■ INSTRUCTION: Reproduce the praise for Woodstock History and Hearsay word for word, from start to finish.

■ PAGE:
====

Praise for the first edition:

“ . . . The history of Woodstock has now been written. The historian is Anita Smith, one of the pioneering artists in the days when the art colony was forming. I cannot imagine anyone better qualified, for she has an infinite fund of folk lore, knows every legend of what we might call the pre-historic era, and shared in the adventurous life of those young artists who made Woodstock famous half a century ago. It was a strange welding of old world idealism and new world realism when Ralph Radcliffe Whitehead, pupil of Ruskin and friend of William Morris, founded here his colony of the arts and crafts, to challenge so sordid a thing as machinery. Here he recovered the romance of the past by reading and writing in the language of Plato, Virgil or Dante. How could a product of the Kansas prairies like Hervey White fit into such a life? But the miracle of it is that he and others like him did fit into this community for a time. Then they went their separate ways, giving free rein to their creative life, adding to its richness by the first professional organization of chamber music in America . “Miss Smith has a challenging theme. She has met it splendidly . . .”

—James T. Shotwell, Bryce Professor Emeritus of the History of International Relations, Columbia University and President Emeritus, Carnegie Endowment for International Peace

Advance praise for the second edition:

“I am delighted by the new edition of Woodstock History and Hearsay and offer the publishers my congratulations. The addition of nearly 200 reproductions amplifies the importance of the book by transforming what was an interesting and entertaining story into a fascinating historical resource about Woodstock .”

====

■ EXTRACTED RECORDS:
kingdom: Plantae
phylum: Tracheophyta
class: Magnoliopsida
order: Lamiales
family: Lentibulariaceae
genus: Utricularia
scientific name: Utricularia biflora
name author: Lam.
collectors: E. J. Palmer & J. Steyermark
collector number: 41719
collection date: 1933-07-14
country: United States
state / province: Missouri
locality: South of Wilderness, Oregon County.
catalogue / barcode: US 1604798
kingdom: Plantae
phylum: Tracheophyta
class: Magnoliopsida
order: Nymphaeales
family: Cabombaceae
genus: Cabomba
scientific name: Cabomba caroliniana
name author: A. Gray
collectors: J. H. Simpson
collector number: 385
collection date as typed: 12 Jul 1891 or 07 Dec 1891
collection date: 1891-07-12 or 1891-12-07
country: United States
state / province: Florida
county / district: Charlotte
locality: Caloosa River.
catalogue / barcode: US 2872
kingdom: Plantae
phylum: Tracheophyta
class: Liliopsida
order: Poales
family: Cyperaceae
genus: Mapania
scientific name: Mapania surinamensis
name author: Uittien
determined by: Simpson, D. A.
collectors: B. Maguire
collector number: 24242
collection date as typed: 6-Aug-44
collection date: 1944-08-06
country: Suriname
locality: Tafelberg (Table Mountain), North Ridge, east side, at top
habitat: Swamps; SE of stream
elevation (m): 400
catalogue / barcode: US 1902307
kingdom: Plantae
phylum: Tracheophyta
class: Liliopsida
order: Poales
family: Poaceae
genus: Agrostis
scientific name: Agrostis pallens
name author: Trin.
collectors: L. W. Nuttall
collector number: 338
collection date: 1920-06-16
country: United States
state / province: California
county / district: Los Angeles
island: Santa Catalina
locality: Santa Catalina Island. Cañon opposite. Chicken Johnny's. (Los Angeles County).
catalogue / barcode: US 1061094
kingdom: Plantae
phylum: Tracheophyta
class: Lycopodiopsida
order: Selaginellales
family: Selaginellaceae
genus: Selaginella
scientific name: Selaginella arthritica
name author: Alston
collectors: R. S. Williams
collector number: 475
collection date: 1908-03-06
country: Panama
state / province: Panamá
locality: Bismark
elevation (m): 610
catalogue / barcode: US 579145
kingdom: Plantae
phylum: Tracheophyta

====

■ RESPONSE TO THIS EXERCISE:
Praise for the first edition:

“ . . . The history of Woodstock has now been written. The historian is Anita Smith, one of the pioneering artists in the days when the art colony was forming. I cannot imagine anyone better qualified, for she has an infinite fund of folk lore, knows every legend of what we might call the pre-historic era, and shared in the adventurous life of those young artists who made Woodstock famous half a century ago. It was a strange welding of old world idealism and new world realism when Ralph Radcliffe Whitehead, pupil of Ruskin and friend of William Morris, founded here his colony of the arts and crafts, to challenge so sordid a thing as machinery. Here he recovered the romance of the past by reading and writing in the language of Plato, Virgil or Dante. How could a product of the Kansas prairies like Hervey White fit into such a life? But the miracle of it is that he and others like him did fit into this community for a time. Then they went their separate ways, giving free rein to their creative life, adding to its richness by the first professional organization of chamber music in America . “Miss Smith has a challenging theme. She has met it splendidly . . .”

—James T. Shotwell, Bryce Professor Emeritus of the History of International Relations, Columbia University and President Emeritus, Carnegie Endowment for International Peace

Advance praise for the second edition:

“I am delighted by the new edition of Woodstock History and Hearsay and offer the publishers my congratulations. The addition of nearly 200 reproductions amplifies the importance of the book by transforming what was an interesting and entertaining story into a fascinating historical resource about Woodstock .”